Abstract:
This thesis tackles the genesis of “womanish” womanhood as an alternative to the prescribed definitions of black womanhood in Toni Morrison’s Sula and The Bluest Eye, and Alice Walker’s The Color Purple and Possessing the Secret of Joy. The four novels examine black women as they grapple with the difficult circumstances they face in a largely white, racist society. The novels investigate what it meant to be a black woman in the first half of the twentieth century against a backdrop of marginalization, discrimination, and oppression that heavily impacted her femininity. This thesis intends to show how black women in Morrison and Walker’s selected novels give a new meaning to black womanhood within the larger context of racism and sexism. Patricia Hill Collins’ intersectionality and Alice Walker’s womanism are adopted as the basic analytical approaches. The study is divided into four chapters. Chapter one examines the distortion of black femininity due to the superimposition
of the controlling images that cast black women as bad mothers, bad wives, immoral, and ugly.
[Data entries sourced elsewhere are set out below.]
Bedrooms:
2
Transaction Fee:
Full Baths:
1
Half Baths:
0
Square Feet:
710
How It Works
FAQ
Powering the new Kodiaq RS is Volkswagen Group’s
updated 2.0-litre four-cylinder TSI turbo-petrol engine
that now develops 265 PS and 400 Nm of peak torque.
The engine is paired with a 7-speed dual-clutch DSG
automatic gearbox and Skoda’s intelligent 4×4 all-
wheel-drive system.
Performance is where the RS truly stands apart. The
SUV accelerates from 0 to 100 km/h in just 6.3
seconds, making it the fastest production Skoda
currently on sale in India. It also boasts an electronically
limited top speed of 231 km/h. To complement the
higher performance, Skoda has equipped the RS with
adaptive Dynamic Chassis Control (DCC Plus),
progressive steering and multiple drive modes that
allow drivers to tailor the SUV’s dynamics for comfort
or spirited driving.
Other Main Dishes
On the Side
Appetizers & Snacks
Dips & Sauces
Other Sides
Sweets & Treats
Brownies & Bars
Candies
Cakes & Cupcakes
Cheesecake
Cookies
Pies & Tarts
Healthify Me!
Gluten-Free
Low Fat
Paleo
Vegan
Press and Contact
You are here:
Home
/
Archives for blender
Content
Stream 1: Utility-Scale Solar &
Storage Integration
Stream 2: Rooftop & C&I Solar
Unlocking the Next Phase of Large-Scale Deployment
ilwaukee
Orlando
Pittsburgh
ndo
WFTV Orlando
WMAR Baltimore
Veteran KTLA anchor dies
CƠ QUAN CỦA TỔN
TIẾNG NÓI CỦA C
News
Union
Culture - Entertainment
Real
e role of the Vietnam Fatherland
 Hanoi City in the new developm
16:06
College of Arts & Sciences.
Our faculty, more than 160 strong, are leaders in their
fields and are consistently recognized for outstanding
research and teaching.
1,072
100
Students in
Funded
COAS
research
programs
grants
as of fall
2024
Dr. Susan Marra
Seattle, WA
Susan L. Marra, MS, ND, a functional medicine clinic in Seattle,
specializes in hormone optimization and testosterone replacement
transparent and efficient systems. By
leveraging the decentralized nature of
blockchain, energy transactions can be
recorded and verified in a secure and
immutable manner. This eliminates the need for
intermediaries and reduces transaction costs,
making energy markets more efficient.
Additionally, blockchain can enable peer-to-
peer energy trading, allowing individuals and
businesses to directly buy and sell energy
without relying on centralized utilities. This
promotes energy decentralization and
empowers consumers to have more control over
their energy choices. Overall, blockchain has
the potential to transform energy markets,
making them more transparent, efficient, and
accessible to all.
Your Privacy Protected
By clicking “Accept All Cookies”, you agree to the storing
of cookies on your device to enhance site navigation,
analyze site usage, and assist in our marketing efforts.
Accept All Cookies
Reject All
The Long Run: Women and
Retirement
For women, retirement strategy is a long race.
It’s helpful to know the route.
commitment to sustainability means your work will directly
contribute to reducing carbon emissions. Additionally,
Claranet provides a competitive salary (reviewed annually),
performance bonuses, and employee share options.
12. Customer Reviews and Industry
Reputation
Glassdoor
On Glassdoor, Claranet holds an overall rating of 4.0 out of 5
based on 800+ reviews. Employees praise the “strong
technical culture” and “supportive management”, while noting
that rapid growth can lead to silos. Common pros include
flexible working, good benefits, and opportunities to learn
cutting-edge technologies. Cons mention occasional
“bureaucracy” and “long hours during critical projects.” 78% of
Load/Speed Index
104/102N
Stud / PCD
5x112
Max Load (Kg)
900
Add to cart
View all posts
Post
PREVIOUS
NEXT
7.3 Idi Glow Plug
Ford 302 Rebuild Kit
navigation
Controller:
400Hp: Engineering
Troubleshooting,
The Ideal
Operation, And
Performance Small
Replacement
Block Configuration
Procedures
Chapter two looks at the role of black patriarchy in further degrading black women’s status through exerting different kinds and levels of physical, emotional, and psychological dominance. Chapter three deals with black women’s defiance of race and gender prejudice through their creativity, bonding, rebellion, and well-being. Chapter four tackles black
women’s new conception of femininity, which differs from the hegemonic meaning of both white and black womanhood. The study concludes that black women in Morrison and Walker’s selected novels embrace “womanish” womanhood through their assertive behavior, sexual freedom, self-love, and commitment to both commonweal and empowerment.